30 November 2022 | 15:00 | Seminari de Filosofia UB
What kinds of speech acts do authors characteristically perform in producing fictive utterances, the utterances that make up works of fiction? For example, what kind of speech act does Tolkien perform in producing the fictive utterance (1)?
(1) In a hole in the ground there lived a hobbit. (The Hobbit)

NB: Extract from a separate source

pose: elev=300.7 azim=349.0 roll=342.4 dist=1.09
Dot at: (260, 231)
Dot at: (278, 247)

In the philosophical debate on this matter, by far the two most popular answers are the pretence view and the make-believe view. According to the pretence view, Tolkien doesn’t in fact perform any speech act in writing (1). He merely pretends to assert that in a hole in the ground there lived a hobbit, and thus his action lacks illocutionary force altogether. On the make-believe view, Tolkien prescribes his readers to make-believe that in a hole in the ground there lived a hobbit. His utterance is thus similar to everyday directive speech acts, such as commands and requests. My first aim in this talk is to point to insincere fictive utterances that challenge these two views. My second aim is to argue that Tolkien’s utterance is a constative speech act, namely an assertion about a story. The view that characteristic fictive utterances are constative speech acts, such assertions or suggestions, has been frequently ruled out. I hope to show that, once properly spelled out, it enjoys a great deal of plausibility.